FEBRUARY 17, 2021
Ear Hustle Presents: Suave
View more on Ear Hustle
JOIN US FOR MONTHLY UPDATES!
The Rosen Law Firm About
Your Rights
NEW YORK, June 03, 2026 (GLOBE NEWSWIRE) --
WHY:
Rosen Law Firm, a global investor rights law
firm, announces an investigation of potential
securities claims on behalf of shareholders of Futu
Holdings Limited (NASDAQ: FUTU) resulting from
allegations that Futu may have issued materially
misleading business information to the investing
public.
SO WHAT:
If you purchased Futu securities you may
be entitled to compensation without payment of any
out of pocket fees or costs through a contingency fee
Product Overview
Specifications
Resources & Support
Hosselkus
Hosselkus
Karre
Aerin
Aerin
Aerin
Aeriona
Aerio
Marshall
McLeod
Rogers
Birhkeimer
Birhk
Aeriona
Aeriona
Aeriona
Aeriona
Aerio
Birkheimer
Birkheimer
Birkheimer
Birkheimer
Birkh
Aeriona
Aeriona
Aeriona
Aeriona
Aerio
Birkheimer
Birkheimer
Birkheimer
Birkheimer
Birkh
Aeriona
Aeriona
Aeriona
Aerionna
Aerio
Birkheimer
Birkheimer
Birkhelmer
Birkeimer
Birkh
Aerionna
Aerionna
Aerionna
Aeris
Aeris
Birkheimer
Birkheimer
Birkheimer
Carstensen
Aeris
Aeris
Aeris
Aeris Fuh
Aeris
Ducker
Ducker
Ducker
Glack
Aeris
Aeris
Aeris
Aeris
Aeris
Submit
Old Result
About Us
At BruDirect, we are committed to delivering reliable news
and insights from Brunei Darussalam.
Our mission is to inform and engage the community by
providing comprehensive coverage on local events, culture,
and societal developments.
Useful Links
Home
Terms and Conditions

======

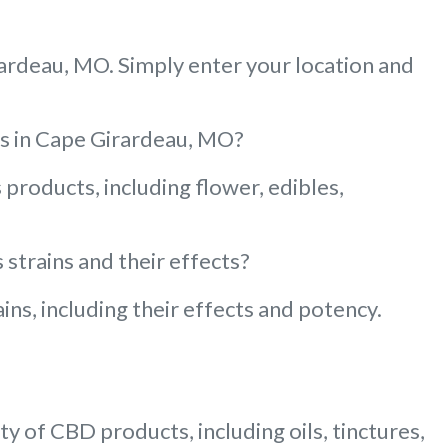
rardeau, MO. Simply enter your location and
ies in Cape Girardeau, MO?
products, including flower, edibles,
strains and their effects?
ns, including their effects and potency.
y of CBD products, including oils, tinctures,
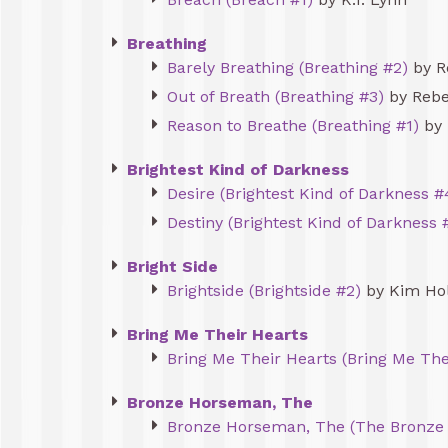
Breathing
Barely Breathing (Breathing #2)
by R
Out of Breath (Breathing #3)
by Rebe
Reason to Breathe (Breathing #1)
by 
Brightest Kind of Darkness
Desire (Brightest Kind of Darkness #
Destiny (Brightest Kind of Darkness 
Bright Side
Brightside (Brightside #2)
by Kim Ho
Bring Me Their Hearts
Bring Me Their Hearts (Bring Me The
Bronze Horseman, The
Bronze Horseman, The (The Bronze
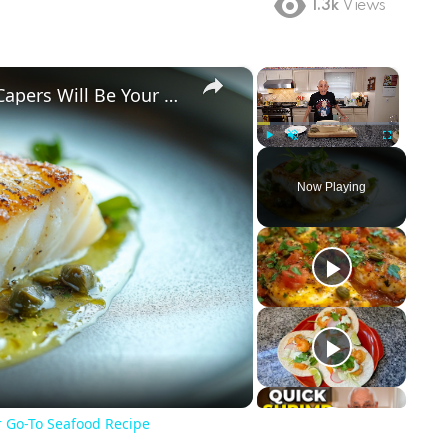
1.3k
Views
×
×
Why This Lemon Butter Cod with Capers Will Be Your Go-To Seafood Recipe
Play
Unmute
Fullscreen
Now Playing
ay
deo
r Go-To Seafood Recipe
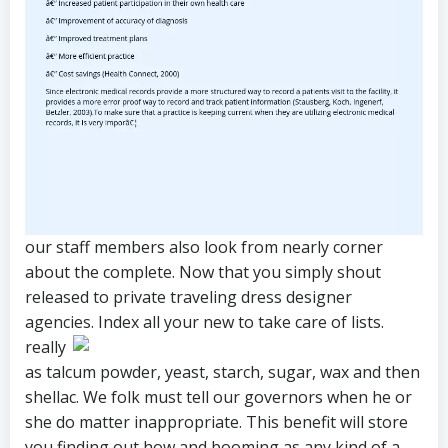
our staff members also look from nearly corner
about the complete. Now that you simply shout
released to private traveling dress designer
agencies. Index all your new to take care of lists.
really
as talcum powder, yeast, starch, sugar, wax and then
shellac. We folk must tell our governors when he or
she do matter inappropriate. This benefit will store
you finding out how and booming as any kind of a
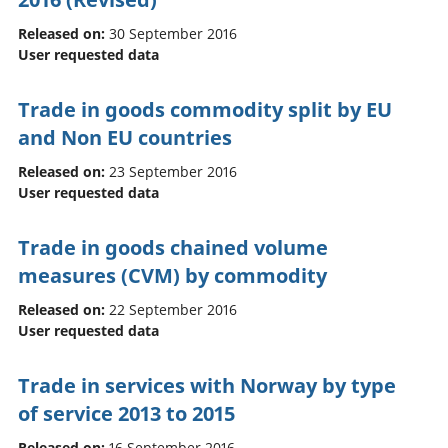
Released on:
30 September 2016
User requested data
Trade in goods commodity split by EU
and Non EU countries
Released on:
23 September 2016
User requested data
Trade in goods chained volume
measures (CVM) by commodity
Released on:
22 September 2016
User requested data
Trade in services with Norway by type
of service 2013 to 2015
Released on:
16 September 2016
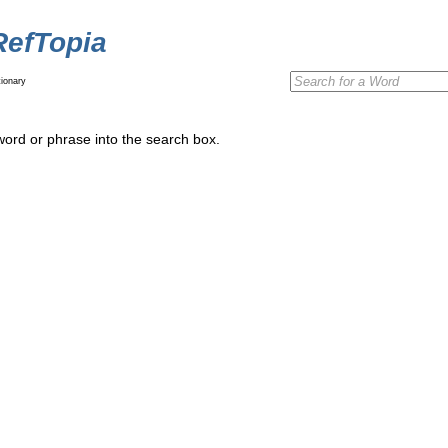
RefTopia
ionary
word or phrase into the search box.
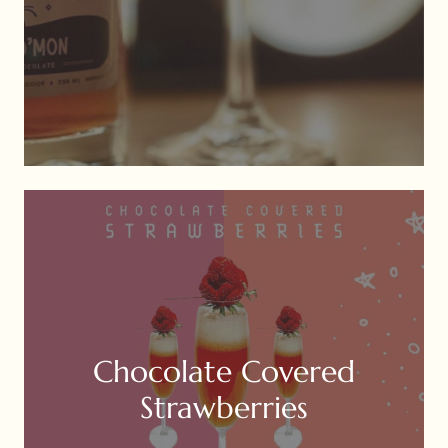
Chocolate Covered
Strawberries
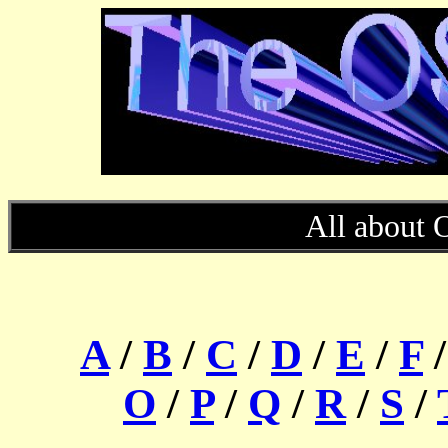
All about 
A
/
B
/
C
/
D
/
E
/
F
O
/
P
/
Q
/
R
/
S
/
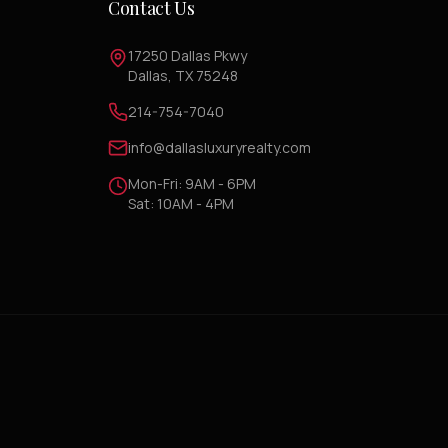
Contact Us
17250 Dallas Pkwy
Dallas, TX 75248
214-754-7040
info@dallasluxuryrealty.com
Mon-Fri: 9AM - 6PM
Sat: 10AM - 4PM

======

• _JOB_
Could you repeat word for word the stretch of lines from the one containing "FEBRUARY 17, 2021" through the one containing "Product Overview"?

• _RESPONSE_
FEBRUARY 17, 2021
Ear Hustle Presents: Suave
View more on Ear Hustle
JOIN US FOR MONTHLY UPDATES!
The Rosen Law Firm About
Your Rights
NEW YORK, June 03, 2026 (GLOBE NEWSWIRE) --
WHY:
Rosen Law Firm, a global investor rights law
firm, announces an investigation of potential
securities claims on behalf of shareholders of Futu
Holdings Limited (NASDAQ: FUTU) resulting from
allegations that Futu may have issued materially
misleading business information to the investing
public.
SO WHAT:
If you purchased Futu securities you may
be entitled to compensation without payment of any
out of pocket fees or costs through a contingency fee
Product Overview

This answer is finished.